Exercise: Give each record below again, without a single difference.
*** Data supplied Section Begins ***
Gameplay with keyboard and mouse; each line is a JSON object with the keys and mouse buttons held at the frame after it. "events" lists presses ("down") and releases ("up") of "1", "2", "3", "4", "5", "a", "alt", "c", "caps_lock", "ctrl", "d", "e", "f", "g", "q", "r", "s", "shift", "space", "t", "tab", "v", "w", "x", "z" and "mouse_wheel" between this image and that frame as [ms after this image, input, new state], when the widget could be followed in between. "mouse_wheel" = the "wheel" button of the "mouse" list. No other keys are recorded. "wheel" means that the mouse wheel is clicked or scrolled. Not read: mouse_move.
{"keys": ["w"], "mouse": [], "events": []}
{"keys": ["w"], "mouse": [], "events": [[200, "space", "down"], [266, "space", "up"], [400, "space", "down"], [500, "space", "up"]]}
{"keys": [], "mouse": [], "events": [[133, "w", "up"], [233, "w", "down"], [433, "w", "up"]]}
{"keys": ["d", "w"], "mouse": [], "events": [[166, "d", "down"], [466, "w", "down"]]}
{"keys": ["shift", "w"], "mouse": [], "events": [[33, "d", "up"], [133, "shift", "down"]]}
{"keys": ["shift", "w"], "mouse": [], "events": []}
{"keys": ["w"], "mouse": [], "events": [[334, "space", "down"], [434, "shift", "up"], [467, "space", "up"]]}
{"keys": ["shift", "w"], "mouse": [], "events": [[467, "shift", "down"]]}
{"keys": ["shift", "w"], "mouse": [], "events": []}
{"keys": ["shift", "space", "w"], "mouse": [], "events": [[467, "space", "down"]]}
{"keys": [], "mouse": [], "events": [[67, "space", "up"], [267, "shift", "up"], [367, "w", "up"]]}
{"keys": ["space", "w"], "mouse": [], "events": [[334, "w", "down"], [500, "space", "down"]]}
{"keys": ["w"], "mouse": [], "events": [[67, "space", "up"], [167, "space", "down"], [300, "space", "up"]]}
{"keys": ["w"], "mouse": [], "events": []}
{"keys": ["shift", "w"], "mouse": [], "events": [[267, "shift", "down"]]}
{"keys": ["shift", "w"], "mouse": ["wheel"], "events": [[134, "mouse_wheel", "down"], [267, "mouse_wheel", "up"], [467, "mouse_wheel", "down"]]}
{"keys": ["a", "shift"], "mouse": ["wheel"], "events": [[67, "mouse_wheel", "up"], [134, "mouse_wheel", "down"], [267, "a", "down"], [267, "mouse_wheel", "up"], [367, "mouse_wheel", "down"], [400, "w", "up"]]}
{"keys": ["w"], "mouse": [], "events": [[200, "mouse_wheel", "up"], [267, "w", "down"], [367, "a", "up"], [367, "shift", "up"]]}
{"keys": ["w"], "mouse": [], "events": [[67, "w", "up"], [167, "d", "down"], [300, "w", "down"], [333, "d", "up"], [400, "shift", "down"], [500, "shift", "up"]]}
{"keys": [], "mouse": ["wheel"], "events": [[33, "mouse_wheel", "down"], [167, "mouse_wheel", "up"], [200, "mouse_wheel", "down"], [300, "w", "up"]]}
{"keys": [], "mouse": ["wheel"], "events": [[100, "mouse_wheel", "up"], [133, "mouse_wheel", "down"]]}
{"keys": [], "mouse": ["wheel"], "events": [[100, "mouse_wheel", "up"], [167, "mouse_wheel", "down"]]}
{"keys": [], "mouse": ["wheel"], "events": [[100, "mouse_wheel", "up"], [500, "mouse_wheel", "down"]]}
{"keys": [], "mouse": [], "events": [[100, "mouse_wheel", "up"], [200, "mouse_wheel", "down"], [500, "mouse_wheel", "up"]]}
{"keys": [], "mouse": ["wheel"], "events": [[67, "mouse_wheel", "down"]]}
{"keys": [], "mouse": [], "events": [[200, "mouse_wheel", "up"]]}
*** Data supplied Section Ends ***
The completed task:
Gameplay with keyboard and mouse; each line is a JSON object with the keys and mouse buttons held at the frame after it. "events" lists presses ("down") and releases ("up") of "1", "2", "3", "4", "5", "a", "alt", "c", "caps_lock", "ctrl", "d", "e", "f", "g", "q", "r", "s", "shift", "space", "t", "tab", "v", "w", "x", "z" and "mouse_wheel" between this image and that frame as [ms after this image, input, new state], when the widget could be followed in between. "mouse_wheel" = the "wheel" button of the "mouse" list. No other keys are recorded. "wheel" means that the mouse wheel is clicked or scrolled. Not read: mouse_move.
{"keys": ["w"], "mouse": [], "events": []}
{"keys": ["w"], "mouse": [], "events": [[200, "space", "down"], [266, "space", "up"], [400, "space", "down"], [500, "space", "up"]]}
{"keys": [], "mouse": [], "events": [[133, "w", "up"], [233, "w", "down"], [433, "w", "up"]]}
{"keys": ["d", "w"], "mouse": [], "events": [[166, "d", "down"], [466, "w", "down"]]}
{"keys": ["shift", "w"], "mouse": [], "events": [[33, "d", "up"], [133, "shift", "down"]]}
{"keys": ["shift", "w"], "mouse": [], "events": []}
{"keys": ["w"], "mouse": [], "events": [[334, "space", "down"], [434, "shift", "up"], [467, "space", "up"]]}
{"keys": ["shift", "w"], "mouse": [], "events": [[467, "shift", "down"]]}
{"keys": ["shift", "w"], "mouse": [], "events": []}
{"keys": ["shift", "space", "w"], "mouse": [], "events": [[467, "space", "down"]]}
{"keys": [], "mouse": [], "events": [[67, "space", "up"], [267, "shift", "up"], [367, "w", "up"]]}
{"keys": ["space", "w"], "mouse": [], "events": [[334, "w", "down"], [500, "space", "down"]]}
{"keys": ["w"], "mouse": [], "events": [[67, "space", "up"], [167, "space", "down"], [300, "space", "up"]]}
{"keys": ["w"], "mouse": [], "events": []}
{"keys": ["shift", "w"], "mouse": [], "events": [[267, "shift", "down"]]}
{"keys": ["shift", "w"], "mouse": ["wheel"], "events": [[134, "mouse_wheel", "down"], [267, "mouse_wheel", "up"], [467, "mouse_wheel", "down"]]}
{"keys": ["a", "shift"], "mouse": ["wheel"], "events": [[67, "mouse_wheel", "up"], [134, "mouse_wheel", "down"], [267, "a", "down"], [267, "mouse_wheel", "up"], [367, "mouse_wheel", "down"], [400, "w", "up"]]}
{"keys": ["w"], "mouse": [], "events": [[200, "mouse_wheel", "up"], [267, "w", "down"], [367, "a", "up"], [367, "shift", "up"]]}
{"keys": ["w"], "mouse": [], "events": [[67, "w", "up"], [167, "d", "down"], [300, "w", "down"], [333, "d", "up"], [400, "shift", "down"], [500, "shift", "up"]]}
{"keys": [], "mouse": ["wheel"], "events": [[33, "mouse_wheel", "down"], [167, "mouse_wheel", "up"], [200, "mouse_wheel", "down"], [300, "w", "up"]]}
{"keys": [], "mouse": ["wheel"], "events": [[100, "mouse_wheel", "up"], [133, "mouse_wheel", "down"]]}
{"keys": [], "mouse": ["wheel"], "events": [[100, "mouse_wheel", "up"], [167, "mouse_wheel", "down"]]}
{"keys": [], "mouse": ["wheel"], "events": [[100, "mouse_wheel", "up"], [500, "mouse_wheel", "down"]]}
{"keys": [], "mouse": [], "events": [[100, "mouse_wheel", "up"], [200, "mouse_wheel", "down"], [500, "mouse_wheel", "up"]]}
{"keys": [], "mouse": ["wheel"], "events": [[67, "mouse_wheel", "down"]]}
{"keys": [], "mouse": [], "events": [[200, "mouse_wheel", "up"]]}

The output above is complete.